=== WORK INSTRUCTIONS ===
Set down exactly the lines below, starting at the one that contains "nose: (65, 75)" and ending at the one that contains "right ear: (28, 64)", with both of those lines included and nothing else.

=== LISTED RECORDS ===
------

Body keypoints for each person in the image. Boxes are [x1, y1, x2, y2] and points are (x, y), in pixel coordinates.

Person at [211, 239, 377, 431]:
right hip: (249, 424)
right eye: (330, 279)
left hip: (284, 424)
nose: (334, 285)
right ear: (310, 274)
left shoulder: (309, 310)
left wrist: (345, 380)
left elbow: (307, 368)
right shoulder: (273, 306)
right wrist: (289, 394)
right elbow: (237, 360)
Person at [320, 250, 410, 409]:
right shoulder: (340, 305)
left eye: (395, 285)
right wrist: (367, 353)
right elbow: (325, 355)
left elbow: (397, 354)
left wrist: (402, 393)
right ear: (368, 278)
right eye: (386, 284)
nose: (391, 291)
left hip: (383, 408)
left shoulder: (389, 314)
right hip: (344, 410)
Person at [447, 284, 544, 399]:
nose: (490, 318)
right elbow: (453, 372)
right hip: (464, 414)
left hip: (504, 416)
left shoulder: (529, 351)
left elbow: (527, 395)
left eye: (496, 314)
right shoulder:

------

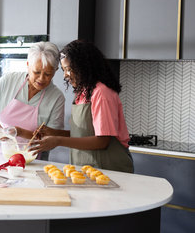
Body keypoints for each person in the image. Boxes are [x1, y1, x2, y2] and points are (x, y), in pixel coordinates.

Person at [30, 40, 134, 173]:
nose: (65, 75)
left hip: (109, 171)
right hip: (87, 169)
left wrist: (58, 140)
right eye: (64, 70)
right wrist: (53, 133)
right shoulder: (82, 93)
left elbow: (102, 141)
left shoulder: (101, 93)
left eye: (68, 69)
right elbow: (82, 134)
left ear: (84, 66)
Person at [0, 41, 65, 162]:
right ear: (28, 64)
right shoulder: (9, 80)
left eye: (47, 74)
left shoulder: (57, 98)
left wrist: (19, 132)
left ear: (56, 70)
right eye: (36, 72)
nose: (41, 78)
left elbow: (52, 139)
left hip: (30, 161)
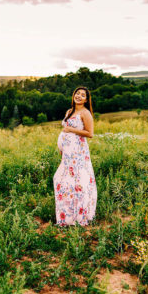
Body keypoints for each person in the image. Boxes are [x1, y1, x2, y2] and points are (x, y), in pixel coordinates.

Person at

------

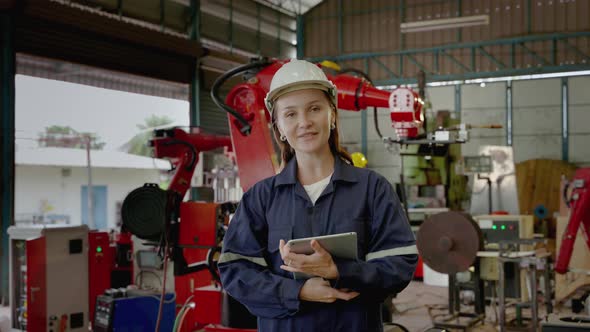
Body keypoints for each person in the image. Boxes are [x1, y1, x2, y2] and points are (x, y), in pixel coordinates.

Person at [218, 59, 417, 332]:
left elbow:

------

=== SOLUTION ===
nose: (65, 75)
left hip: (109, 171)
right hip: (87, 169)
left wrist: (58, 140)
right eye: (64, 70)
right wrist: (53, 133)
right shoulder: (82, 93)
left elbow: (102, 141)
left shoulder: (101, 93)
left eye: (68, 69)
right elbow: (82, 134)
left ear: (84, 66)
Person at [0, 41, 65, 162]:
right ear: (28, 64)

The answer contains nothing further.